Dalam hal kebutuhan antena telekomunikasi baru pada kawasan tertentu merupakan keharusan yang tidak dapat dihindari, demi menjaga estetika dalam menjaga keserasian lingkungan kota dan mengurangi beban pada menara yang telah ada atau daerah padat pelanggan, maka penyelenggaraan telekomunikasi harus menggunakan perangkat micro cell dan/atau perangkat radio link yang disubstitusi atau diganti dengan menggunakan serat optik.

Pasal 21

Pemasangan perangkat microcell tipe out door pada bangunan gedung dan sarana perkotaan milik pemerintah kota seperti pada Penerangan Jalan Umum (PJU), Billboard, Jembatan Penyeberangan Orang (JPO) dan sebagainya wajib melapor kepada instansi terkait.

Pasal 22

(1) Penggunaan serat optik yang ditanam harus digelar pada kedalaman minimum 1,5 m, apabila pada kedalaman 1,5 m telah terdapat utilitas lain yang telah tertanam, maka pergelaran serat optik harus berada pada kedalaman lebih dari 1,5 m.

(2) Penggunaan serat optik yang ditanam maupun melalui saluran udara apabila memanfaatkan lahan Pemerintah Daerah harus memperoleh izin Walikota atau pejabat yang ditunjuk.

(3) Lahan milik Pemerintah Daerah yang dapat dimanfaatkan untuk pemasangan serat optik antara lain ruang milik jalan (rumija) baik berupa bahu jalan maupun median jalan.

Pasal 23

Penyedia menara dan atau pengelola menara wajib mengadakan sosialisasi kepada masyarakat disekitar radius ketinggian menara yang akan dibangun pada saat sebelum pembangunan menara dilaksanakan dengan melibatkan Rukun Tetangga (RT), Rukun Warga (RW), Lurah dan Camat setempat.

Bagian KeduaPenyelenggaraan Menara

Pasal 24

(1) Penyelenggaraan menara telekomunikasi dapat memanfaatkan infrastruktur lain untuk menempatkan antena dengan tetap memperhatikan estetika arsitektur dan keserasian dengan lingkungan sekitar.

(2) Pada atap bangunan gedung yang berupa plat beton setelah melalui kajian teknis dinyatakan kuat dengan penguatan struktur diperkenankan untuk mendirikan Menara Roof Top (RT) dengan melampirkan hasil perhitungan/kajian teknis mengenai perkuatan struktur.

__Informasi Tersedia__:
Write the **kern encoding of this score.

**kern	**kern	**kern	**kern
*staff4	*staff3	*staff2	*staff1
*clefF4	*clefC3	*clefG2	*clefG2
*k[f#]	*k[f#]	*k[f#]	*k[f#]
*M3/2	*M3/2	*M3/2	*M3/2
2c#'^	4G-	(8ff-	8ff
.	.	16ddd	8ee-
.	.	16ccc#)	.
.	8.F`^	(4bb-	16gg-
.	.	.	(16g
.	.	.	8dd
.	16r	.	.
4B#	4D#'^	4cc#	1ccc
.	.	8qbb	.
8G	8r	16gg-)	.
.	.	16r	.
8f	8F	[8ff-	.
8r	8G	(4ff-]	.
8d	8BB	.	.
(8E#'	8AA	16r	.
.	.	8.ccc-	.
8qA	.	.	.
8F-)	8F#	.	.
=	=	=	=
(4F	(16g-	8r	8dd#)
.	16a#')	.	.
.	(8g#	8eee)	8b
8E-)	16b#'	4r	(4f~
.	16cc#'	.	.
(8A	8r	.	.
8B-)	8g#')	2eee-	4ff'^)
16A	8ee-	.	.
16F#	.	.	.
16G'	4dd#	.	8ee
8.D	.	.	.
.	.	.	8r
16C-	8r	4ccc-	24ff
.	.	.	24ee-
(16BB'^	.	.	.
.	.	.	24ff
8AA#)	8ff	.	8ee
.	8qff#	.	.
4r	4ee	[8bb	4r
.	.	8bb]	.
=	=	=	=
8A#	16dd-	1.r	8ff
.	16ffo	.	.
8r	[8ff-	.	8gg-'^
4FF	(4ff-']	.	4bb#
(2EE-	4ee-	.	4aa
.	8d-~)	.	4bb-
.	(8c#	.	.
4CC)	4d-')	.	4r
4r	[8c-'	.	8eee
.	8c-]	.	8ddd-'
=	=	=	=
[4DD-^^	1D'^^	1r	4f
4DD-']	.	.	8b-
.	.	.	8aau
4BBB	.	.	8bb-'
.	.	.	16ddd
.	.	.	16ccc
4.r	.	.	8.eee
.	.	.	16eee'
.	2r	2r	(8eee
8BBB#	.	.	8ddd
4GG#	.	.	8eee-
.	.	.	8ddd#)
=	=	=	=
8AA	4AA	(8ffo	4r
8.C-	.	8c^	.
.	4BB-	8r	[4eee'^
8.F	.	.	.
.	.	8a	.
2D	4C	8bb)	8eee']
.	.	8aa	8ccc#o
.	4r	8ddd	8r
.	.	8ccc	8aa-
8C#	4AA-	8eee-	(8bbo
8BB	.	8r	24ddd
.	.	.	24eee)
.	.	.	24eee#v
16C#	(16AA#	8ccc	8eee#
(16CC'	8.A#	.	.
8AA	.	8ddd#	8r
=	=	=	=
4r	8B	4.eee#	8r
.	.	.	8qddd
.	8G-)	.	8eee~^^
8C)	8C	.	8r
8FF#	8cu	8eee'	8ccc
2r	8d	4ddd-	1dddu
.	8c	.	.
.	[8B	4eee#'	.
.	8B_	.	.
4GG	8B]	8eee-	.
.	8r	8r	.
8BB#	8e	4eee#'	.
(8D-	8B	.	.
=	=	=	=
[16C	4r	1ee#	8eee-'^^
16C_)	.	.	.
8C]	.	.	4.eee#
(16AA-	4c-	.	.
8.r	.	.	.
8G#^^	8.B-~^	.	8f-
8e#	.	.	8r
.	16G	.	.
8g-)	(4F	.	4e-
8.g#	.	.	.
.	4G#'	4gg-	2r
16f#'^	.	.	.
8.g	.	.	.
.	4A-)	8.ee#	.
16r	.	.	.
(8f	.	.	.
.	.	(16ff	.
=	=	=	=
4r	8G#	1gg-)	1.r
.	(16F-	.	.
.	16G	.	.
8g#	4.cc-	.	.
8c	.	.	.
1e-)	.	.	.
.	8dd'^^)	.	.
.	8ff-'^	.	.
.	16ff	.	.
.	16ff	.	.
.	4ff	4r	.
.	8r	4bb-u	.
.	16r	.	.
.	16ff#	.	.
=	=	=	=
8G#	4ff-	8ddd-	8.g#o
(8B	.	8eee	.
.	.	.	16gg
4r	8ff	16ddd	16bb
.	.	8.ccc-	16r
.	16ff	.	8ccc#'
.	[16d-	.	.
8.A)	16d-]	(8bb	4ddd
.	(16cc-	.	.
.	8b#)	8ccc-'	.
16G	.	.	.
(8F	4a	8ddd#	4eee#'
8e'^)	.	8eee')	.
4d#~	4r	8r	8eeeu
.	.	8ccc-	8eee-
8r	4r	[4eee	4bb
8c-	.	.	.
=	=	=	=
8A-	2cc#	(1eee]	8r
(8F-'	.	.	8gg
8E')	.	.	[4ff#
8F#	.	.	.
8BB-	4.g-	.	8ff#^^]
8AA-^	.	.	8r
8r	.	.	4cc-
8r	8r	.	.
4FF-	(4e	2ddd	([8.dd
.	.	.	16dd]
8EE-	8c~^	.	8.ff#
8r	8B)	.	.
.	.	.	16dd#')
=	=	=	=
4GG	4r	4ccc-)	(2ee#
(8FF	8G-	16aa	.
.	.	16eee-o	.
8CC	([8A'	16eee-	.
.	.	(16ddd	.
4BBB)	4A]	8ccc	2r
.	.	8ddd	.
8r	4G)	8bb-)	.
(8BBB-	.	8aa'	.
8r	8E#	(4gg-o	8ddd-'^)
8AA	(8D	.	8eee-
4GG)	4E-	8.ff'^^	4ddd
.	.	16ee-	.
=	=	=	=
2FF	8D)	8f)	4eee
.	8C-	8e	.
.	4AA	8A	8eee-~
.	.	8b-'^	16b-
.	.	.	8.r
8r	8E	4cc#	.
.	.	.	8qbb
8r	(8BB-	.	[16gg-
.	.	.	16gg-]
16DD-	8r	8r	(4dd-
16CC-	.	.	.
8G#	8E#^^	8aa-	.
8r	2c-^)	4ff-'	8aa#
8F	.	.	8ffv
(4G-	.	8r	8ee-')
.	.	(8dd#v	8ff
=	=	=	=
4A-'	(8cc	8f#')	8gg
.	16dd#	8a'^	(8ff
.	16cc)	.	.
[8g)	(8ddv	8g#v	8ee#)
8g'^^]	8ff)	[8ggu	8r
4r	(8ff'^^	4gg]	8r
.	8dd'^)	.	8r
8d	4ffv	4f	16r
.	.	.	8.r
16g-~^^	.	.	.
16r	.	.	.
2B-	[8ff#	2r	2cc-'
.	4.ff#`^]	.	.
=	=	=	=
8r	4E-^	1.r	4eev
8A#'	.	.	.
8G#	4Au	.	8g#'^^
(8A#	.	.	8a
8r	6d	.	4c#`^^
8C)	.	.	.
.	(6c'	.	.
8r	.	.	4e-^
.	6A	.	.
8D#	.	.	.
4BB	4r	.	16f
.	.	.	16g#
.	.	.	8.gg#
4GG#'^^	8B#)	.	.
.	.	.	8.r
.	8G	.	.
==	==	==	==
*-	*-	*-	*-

__Permintaan Tertulis 1__:
Menurut teks tentang menara telekomunikasi, pada kedalaman minimum berapa serat optik yang ditanam harus digelar?
__Permintaan Tertulis 2__:
Ganti "Walikota" dengan "Bupati" dalam teks tentang menara telekomunikasi, lalu tuliskan kembali bagian dari "(1) Penggunaan serat" sampai "pejabat yang ditunjuk.".

__Hasil 1__:
Serat optik yang ditanam harus digelar pada kedalaman minimum 1,5 m.

__Hasil 2__:
(1) Penggunaan serat optik yang ditanam harus digelar pada kedalaman minimum 1,5 m, apabila pada kedalaman 1,5 m telah terdapat utilitas lain yang telah tertanam, maka pergelaran serat optik harus berada pada kedalaman lebih dari 1,5 m.

(2) Penggunaan serat optik yang ditanam maupun melalui saluran udara apabila memanfaatkan lahan Pemerintah Daerah harus memperoleh izin Bupati atau pejabat yang ditunjuk.